§ **What is being asked**:
Return each line in the listing below that contains the word "left".

§ **Data for the task**:
BEGIN

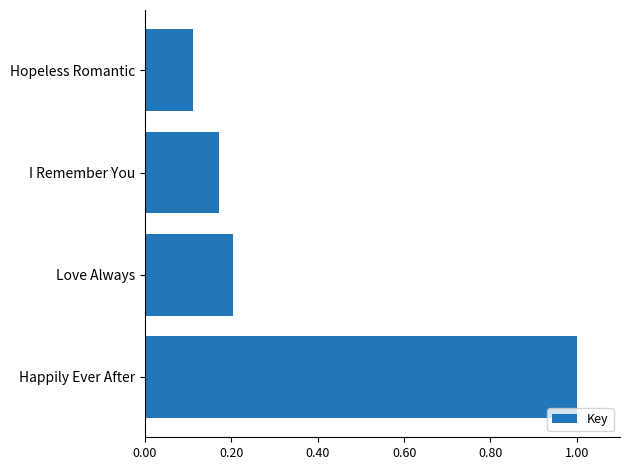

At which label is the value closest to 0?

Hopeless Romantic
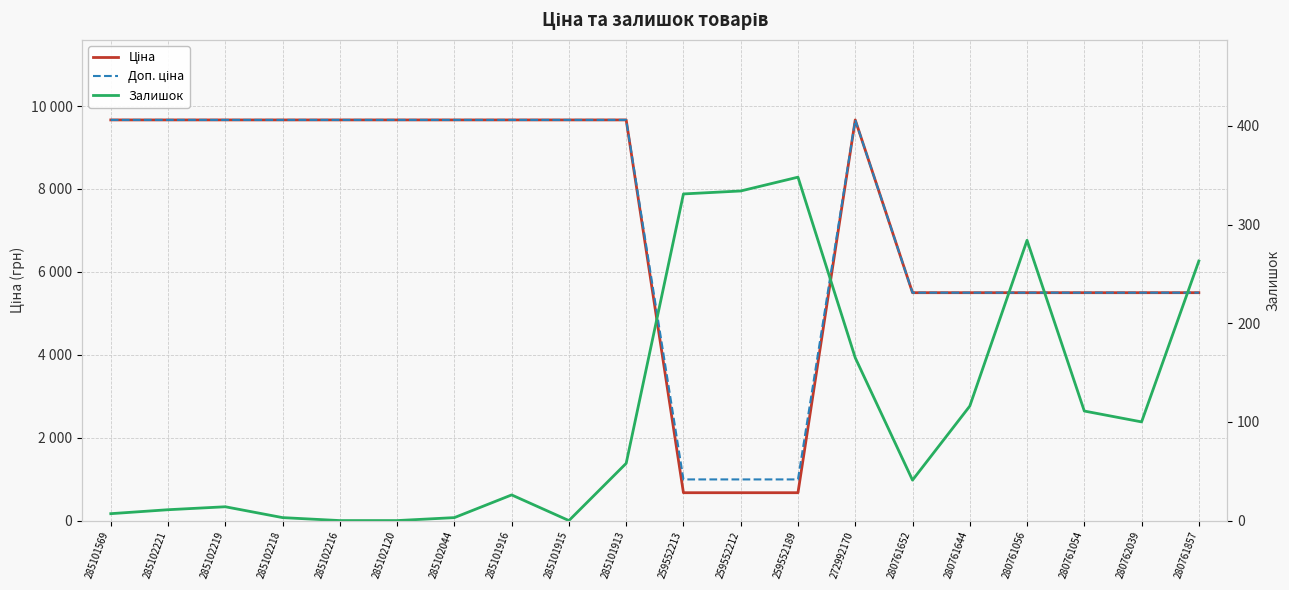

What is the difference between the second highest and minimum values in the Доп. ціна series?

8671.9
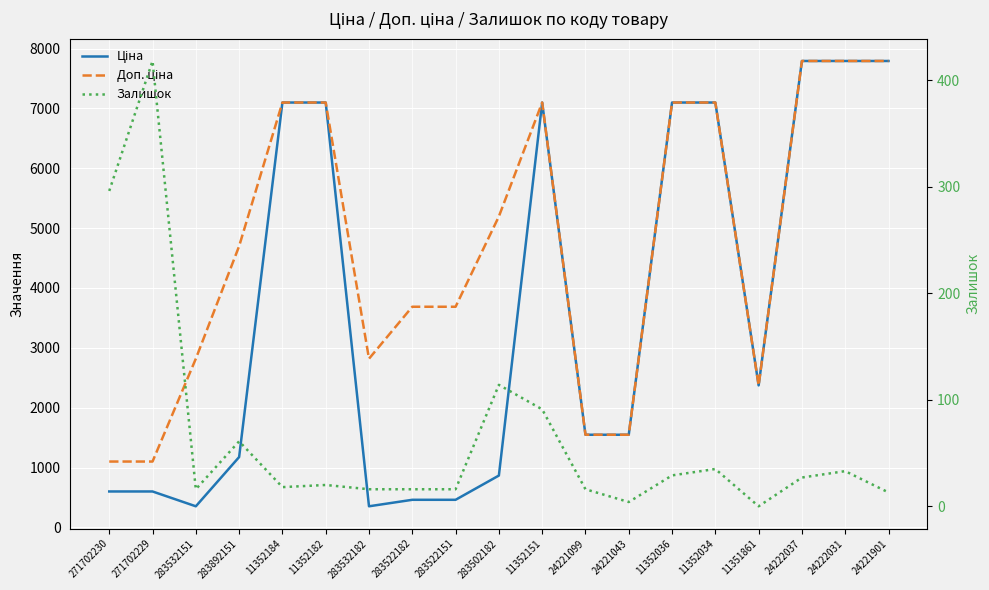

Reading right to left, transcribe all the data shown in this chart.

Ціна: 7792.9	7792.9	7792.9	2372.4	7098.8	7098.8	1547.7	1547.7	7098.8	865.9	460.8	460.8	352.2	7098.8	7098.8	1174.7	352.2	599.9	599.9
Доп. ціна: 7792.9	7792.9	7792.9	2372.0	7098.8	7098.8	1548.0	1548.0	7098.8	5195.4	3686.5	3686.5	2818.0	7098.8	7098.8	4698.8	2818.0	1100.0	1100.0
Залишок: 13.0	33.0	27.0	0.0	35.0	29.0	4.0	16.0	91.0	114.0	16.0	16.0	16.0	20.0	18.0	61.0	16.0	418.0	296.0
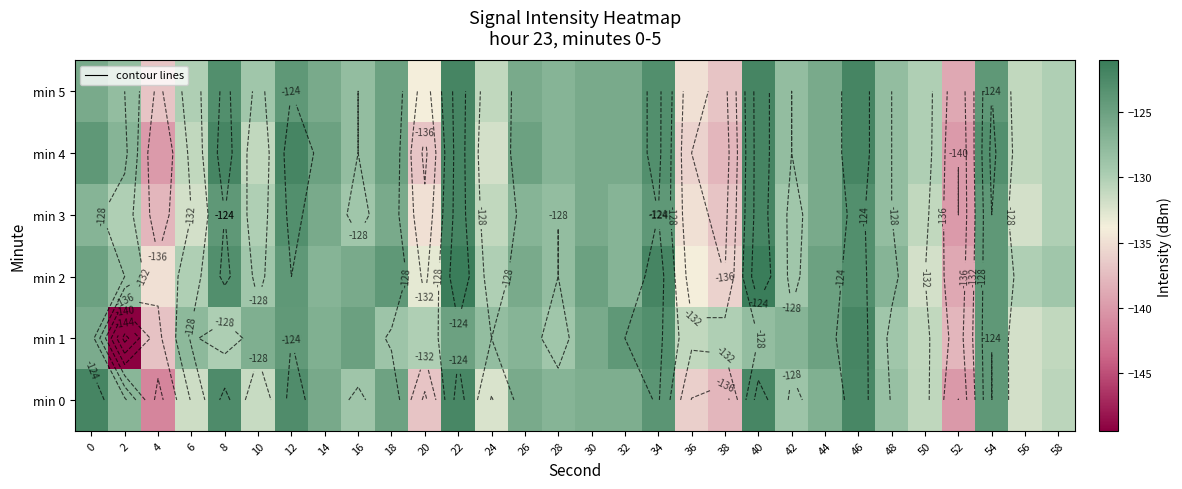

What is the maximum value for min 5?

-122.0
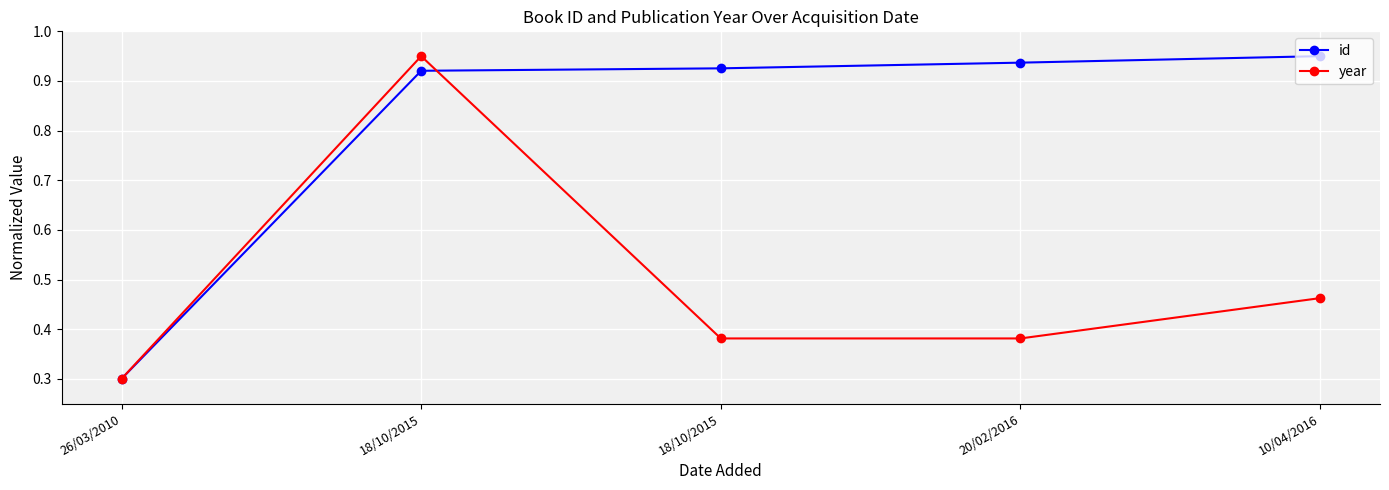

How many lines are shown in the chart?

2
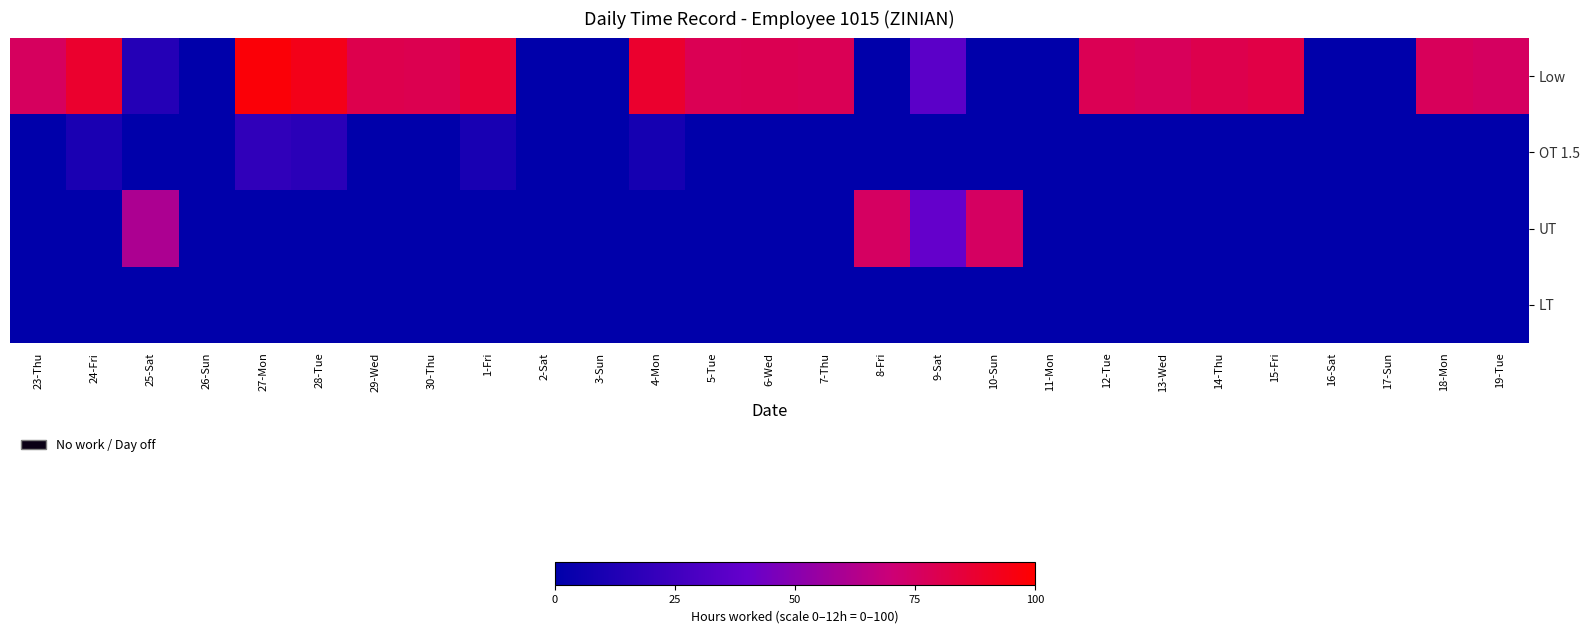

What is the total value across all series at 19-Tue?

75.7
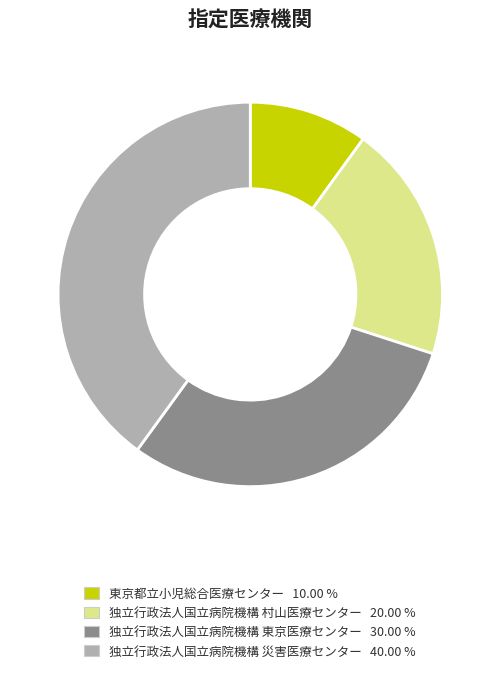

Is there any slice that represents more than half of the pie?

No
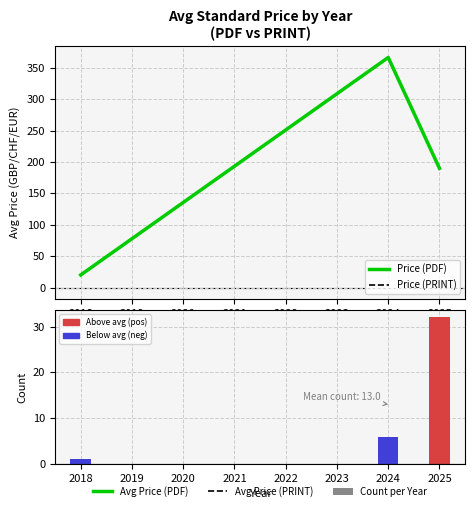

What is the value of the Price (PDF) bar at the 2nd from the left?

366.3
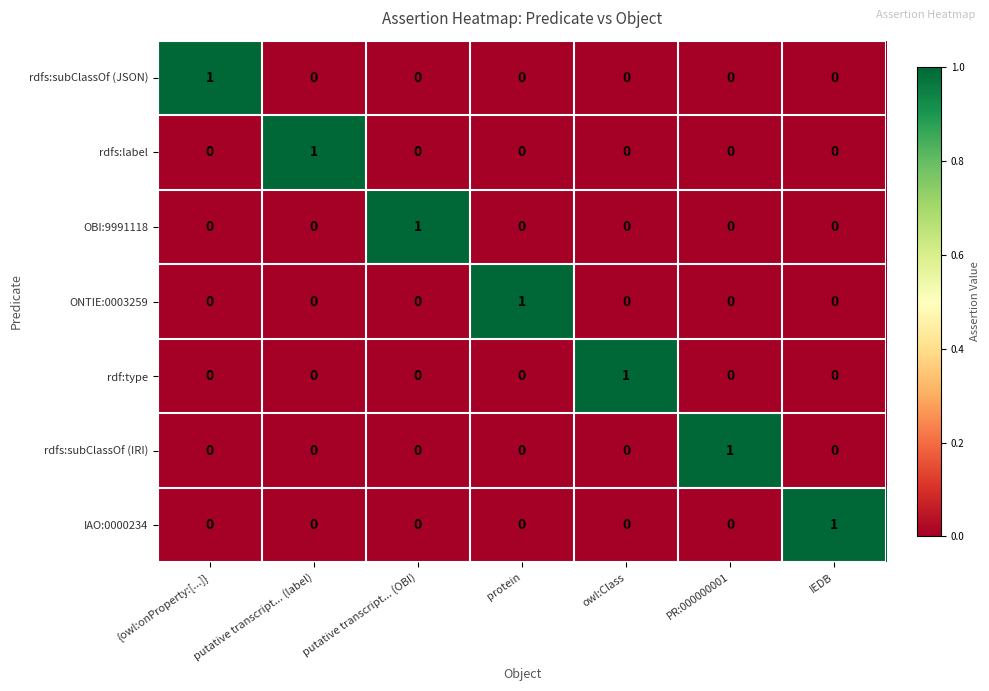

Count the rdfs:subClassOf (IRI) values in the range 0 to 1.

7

END

§ **Answer to the exercise**:
Reading right to left, transcribe all the data shown in this chart.
What is the value of the Price (PDF) bar at the 2nd from the left?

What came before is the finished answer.